Intercooler udara-ke-udara bekerja dengan mengalirkan udara bertekanan dari turbocharger atau supercharger melalui serangkaian sirip atau kumparan. Sirip atau gulungan ini membantu menghilangkan panas dari udara, sehingga membantu mendinginkannya. Udara yang lebih dingin kemudian dialirkan ke mesin, yang dapat membantu meningkatkan tenaga dan efisiensi. Intercooler dapat dibuat dari berbagai bahan, namun aluminium sering digunakan karena ringan dan memiliki konduktivitas termal yang baik.
Jika Anda ingin menambahkan intercooler udara ke udara ke sistem induksi paksa, ada beberapa hal yang perlu dipertimbangkan. Pertama, Anda perlu memastikan bahwa intercooler sesuai dengan ruang yang tersedia. Kedua, Anda harus memutuskan apakah Anda menginginkan intercooler yang dipasang di depan atau di atas. Terakhir, Anda perlu memilih bahan yang tahan lama dan efektif mendinginkan udara.
Keuntungan: Kesederhanaan Biaya lebih rendah Bobot lebih ringan Ini juga menjadikannya bentuk intercooling yang paling umum.
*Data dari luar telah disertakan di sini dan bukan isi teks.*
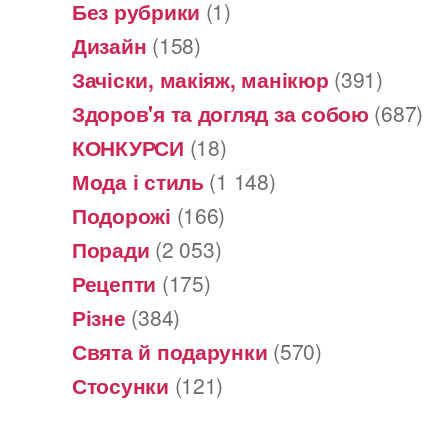
Без рубрики
(1)
Дизайн
(158)
Зачіски, макіяж, манікюр
(391)
Здоров'я та догляд за собою
(687)
КОНКУРСИ
(18)
Мода і стиль
(1 148)
Подорожі
(166)
Поради
(2 053)
Рецепти
(175)
Різне
(384)
Свята й подарунки
(570)
Стосунки
(121)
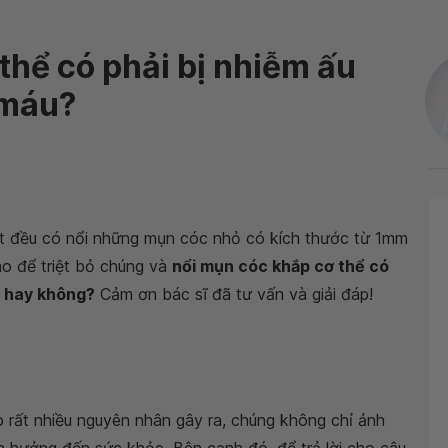
thể có phải bị nhiễm ấu
 máu?
ặt đều có nổi những mụn cóc nhỏ có kích thước từ 1mm
ao để triệt bỏ chúng và
nổi mụn cóc khắp cơ thể có
u hay không?
Cảm ơn bác sĩ đã tư vấn và giải đáp!
 rất nhiều nguyên nhân gây ra, chúng không chỉ ảnh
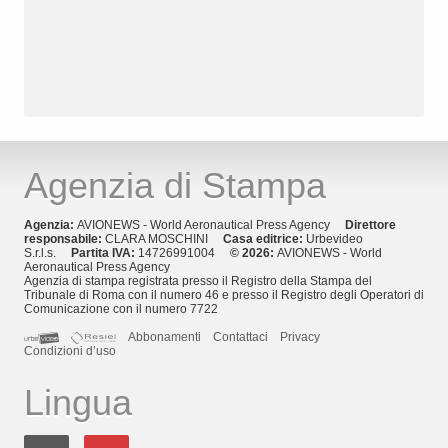
Agenzia di Stampa
Agenzia:
AVIONEWS - World Aeronautical Press Agency
Direttore
responsabile:
CLARA MOSCHINI
Casa editrice:
Urbevideo
S.r.l.s.
Partita IVA:
14726991004
© 2026:
AVIONEWS - World
Aeronautical Press Agency
Agenzia di stampa registrata presso il Registro della Stampa del
Tribunale di Roma con il numero 46 e presso il Registro degli Operatori di
Comunicazione con il numero 7722
Abbonamenti
Contattaci
Privacy
Condizioni d’uso
Lingua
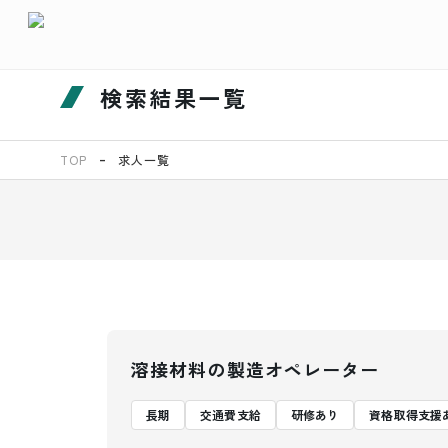
検索結果一覧
TOP
求人一覧
溶接材料の製造オペレーター
長期
交通費支給
研修あり
資格取得支援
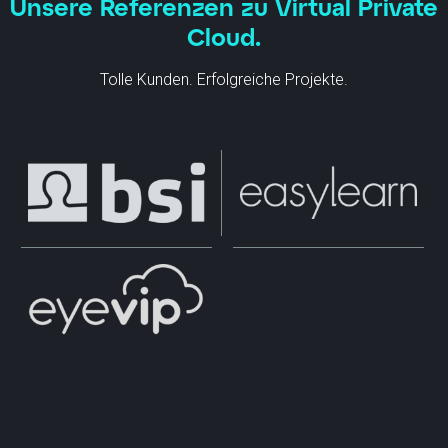
Unsere Referenzen zu Virtual Private
Cloud.
Tolle Kunden. Erfolgreiche Projekte.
Kekurangan:Panjang intake lebih panjang karena harus mendekatkan intercooler ke bagian depan mobil. Variasi suhu lebih banyak dibandingkan udara ke air. Penempatan Penempatan terbaik untuk intercooler udara ke udara adalah di bagian depan kendaraan. “Pemasangan depan” dianggap sebagai penempatan yang paling efektif.
Jika tata letak mesin atau tipe kendaraan tidak memungkinkan penempatan “front-mount”, intercooler dapat dipasang di atas mesin atau bahkan di sampingnya. Penempatan ini sering kali memerlukan saluran atau sendok udara tambahan untuk mengarahkan udara langsung ke intercooler. Namun hal ini dianggap tidak praktis. Sebab, aliran udaranya tidak seefektif itu. Oleh karena itu, intercooler dapat mengalami rendaman panas dari mesin ketika aliran udara eksternal turun.